◆ **Excerpted text**:
The world is awash with unstructured data, from free-form text and images to complex interactions in voice and video. However, to unlock the true potential of this information, it needs to be structured and organized.
Once structured, this data can be harnessed in a multitude of ways, powering a range of use cases from retrieval-augmented generation (RAG) systems to recommendation engines and code generation tools. In this article, we’ll explore the concept of structured outputs, discuss their advantages, and build a few fun projects that showcase their impact on AI-driven solutions.



What do we mean by structured outputs?

Structured outputs refer to the organized and formatted data generated by AI models that adhere to predefined schemas. This ensures that the generated information is both consistent and easily consumable by various systems, enhancing its overall readability and usability.

◆ **Exercise directions**: Please quote the excerpt on structured outputs exactly, from "The world is" up to and including "by structured outputs?".

◆ **Stored entries**:
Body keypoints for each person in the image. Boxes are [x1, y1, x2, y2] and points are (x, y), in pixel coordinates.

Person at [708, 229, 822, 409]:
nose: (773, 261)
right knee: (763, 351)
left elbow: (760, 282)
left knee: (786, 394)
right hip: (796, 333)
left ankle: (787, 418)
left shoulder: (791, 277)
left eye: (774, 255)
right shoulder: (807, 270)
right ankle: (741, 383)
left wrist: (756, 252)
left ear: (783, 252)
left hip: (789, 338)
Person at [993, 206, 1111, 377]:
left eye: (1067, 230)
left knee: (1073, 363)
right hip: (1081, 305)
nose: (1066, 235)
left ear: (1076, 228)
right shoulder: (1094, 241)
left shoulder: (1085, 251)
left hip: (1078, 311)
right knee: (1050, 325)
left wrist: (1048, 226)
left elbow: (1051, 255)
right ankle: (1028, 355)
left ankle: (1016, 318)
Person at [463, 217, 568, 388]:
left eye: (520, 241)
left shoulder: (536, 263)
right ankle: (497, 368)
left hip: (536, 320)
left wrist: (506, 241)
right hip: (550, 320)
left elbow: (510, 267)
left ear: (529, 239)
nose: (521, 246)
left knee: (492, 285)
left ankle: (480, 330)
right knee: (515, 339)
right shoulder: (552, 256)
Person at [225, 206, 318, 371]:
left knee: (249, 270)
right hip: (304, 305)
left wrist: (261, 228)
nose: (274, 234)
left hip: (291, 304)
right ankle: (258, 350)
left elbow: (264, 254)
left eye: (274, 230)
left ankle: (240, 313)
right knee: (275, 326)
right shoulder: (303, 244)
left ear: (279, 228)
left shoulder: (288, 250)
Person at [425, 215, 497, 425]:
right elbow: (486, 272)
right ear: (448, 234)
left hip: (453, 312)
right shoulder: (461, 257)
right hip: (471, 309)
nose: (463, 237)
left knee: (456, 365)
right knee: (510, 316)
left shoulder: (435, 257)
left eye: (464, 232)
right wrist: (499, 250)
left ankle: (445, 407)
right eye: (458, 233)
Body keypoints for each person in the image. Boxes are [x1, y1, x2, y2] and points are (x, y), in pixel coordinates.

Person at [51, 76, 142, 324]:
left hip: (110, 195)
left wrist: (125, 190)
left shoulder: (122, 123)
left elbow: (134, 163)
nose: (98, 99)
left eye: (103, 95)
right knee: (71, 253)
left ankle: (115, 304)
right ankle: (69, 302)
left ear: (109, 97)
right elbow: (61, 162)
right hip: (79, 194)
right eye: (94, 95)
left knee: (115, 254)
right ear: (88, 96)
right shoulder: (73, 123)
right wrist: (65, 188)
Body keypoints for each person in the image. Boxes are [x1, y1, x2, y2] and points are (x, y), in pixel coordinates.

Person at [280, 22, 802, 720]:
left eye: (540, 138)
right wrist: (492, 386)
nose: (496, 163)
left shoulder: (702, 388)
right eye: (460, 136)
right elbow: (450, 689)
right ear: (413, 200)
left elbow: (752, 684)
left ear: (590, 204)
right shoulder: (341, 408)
==
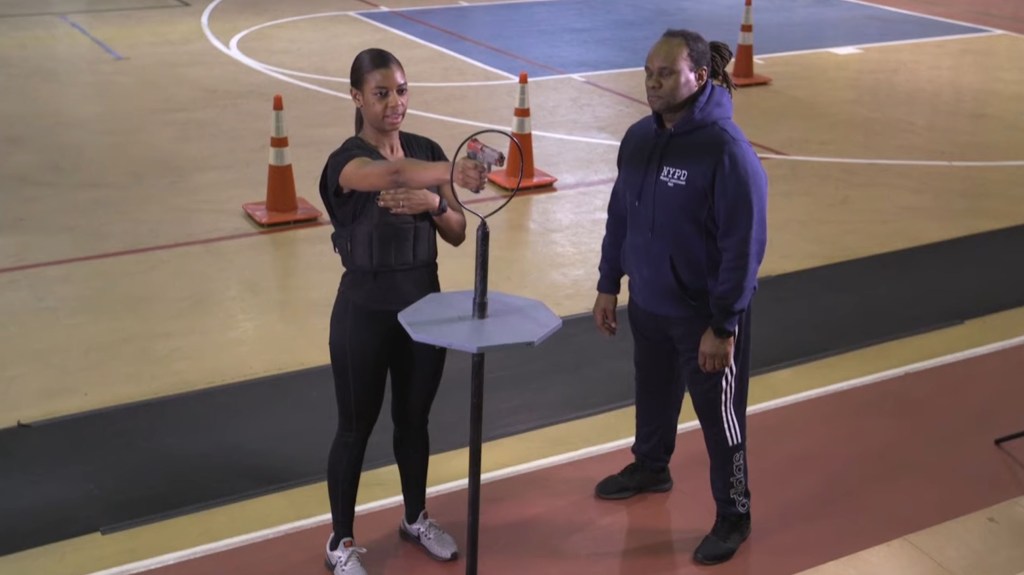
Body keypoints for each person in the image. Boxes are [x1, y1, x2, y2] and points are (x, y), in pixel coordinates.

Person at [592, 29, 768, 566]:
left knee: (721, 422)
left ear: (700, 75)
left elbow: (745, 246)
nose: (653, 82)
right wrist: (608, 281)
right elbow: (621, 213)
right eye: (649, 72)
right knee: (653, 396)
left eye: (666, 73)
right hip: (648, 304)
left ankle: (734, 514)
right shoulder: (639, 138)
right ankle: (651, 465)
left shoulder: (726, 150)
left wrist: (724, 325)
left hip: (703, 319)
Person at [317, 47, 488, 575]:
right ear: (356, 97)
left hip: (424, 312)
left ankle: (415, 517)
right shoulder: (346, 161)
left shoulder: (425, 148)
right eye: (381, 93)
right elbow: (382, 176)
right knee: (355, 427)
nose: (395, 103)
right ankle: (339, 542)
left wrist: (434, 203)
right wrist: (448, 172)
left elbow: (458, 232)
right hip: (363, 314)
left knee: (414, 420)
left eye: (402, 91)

◆ **Reply to the task**:
The world is awash with unstructured data, from free-form text and images to complex interactions in voice and video. However, to unlock the true potential of this information, it needs to be structured and organized.
Once structured, this data can be harnessed in a multitude of ways, powering a range of use cases from retrieval-augmented generation (RAG) systems to recommendation engines and code generation tools. In this article, we’ll explore the concept of structured outputs, discuss their advantages, and build a few fun projects that showcase their impact on AI-driven solutions.



What do we mean by structured outputs?